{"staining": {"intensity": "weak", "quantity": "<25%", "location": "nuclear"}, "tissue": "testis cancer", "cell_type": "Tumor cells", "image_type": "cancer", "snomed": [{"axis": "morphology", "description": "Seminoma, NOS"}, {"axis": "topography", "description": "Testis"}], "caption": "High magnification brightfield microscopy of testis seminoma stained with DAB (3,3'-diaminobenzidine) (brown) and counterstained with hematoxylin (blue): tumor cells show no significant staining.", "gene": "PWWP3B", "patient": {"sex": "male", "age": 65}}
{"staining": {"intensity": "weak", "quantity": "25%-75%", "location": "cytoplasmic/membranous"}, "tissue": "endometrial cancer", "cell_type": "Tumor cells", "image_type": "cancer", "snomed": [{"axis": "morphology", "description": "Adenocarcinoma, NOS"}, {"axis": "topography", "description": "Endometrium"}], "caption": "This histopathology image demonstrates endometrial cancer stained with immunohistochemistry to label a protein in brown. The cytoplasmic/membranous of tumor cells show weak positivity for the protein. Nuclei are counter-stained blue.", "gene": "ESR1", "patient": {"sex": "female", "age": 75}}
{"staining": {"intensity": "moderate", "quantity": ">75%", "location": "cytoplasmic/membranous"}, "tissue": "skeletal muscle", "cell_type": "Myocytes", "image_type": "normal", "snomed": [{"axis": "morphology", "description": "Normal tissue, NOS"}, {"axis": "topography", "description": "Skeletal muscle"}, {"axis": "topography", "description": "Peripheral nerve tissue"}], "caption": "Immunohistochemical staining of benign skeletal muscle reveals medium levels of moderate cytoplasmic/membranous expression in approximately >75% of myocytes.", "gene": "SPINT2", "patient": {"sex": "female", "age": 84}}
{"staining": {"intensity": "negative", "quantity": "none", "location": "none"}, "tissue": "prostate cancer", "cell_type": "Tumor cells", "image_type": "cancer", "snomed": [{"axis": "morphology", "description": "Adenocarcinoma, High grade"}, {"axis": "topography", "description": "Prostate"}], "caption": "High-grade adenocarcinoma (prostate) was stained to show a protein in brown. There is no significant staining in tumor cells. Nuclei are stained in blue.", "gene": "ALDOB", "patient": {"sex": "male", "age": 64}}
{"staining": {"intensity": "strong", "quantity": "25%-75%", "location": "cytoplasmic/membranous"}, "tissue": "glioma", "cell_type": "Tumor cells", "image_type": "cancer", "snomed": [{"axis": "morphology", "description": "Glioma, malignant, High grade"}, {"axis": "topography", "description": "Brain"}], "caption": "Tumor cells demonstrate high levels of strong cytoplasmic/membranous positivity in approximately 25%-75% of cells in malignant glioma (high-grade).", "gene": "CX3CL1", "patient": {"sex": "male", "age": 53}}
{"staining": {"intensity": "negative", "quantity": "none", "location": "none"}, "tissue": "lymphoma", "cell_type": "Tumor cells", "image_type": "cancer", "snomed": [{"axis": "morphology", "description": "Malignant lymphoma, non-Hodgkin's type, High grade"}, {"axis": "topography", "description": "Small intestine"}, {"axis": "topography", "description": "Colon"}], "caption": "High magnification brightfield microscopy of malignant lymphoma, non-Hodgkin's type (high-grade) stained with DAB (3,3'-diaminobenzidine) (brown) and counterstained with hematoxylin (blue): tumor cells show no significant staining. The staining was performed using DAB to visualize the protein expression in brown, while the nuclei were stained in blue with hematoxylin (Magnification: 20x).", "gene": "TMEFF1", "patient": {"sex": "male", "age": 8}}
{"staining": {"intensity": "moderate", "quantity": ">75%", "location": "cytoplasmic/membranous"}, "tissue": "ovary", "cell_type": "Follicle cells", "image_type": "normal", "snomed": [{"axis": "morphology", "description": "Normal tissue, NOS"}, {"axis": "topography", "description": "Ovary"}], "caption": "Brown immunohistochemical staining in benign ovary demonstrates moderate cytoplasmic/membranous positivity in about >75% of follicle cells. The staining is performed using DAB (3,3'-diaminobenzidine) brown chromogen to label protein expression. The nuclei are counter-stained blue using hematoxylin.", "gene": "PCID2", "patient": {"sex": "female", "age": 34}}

▶ **EXERCISE REQUIREMENTS**
Using the material above, filter for lines holding "normal" and copy each one.

▶ **OUTPUT**
{"staining": {"intensity": "moderate", "quantity": ">75%", "location": "cytoplasmic/membranous"}, "tissue": "skeletal muscle", "cell_type": "Myocytes", "image_type": "normal", "snomed": [{"axis": "morphology", "description": "Normal tissue, NOS"}, {"axis": "topography", "description": "Skeletal muscle"}, {"axis": "topography", "description": "Peripheral nerve tissue"}], "caption": "Immunohistochemical staining of benign skeletal muscle reveals medium levels of moderate cytoplasmic/membranous expression in approximately >75% of myocytes.", "gene": "SPINT2", "patient": {"sex": "female", "age": 84}}
{"staining": {"intensity": "moderate", "quantity": ">75%", "location": "cytoplasmic/membranous"}, "tissue": "ovary", "cell_type": "Follicle cells", "image_type": "normal", "snomed": [{"axis": "morphology", "description": "Normal tissue, NOS"}, {"axis": "topography", "description": "Ovary"}], "caption": "Brown immunohistochemical staining in benign ovary demonstrates moderate cytoplasmic/membranous positivity in about >75% of follicle cells. The staining is performed using DAB (3,3'-diaminobenzidine) brown chromogen to label protein expression. The nuclei are counter-stained blue using hematoxylin.", "gene": "PCID2", "patient": {"sex": "female", "age": 34}}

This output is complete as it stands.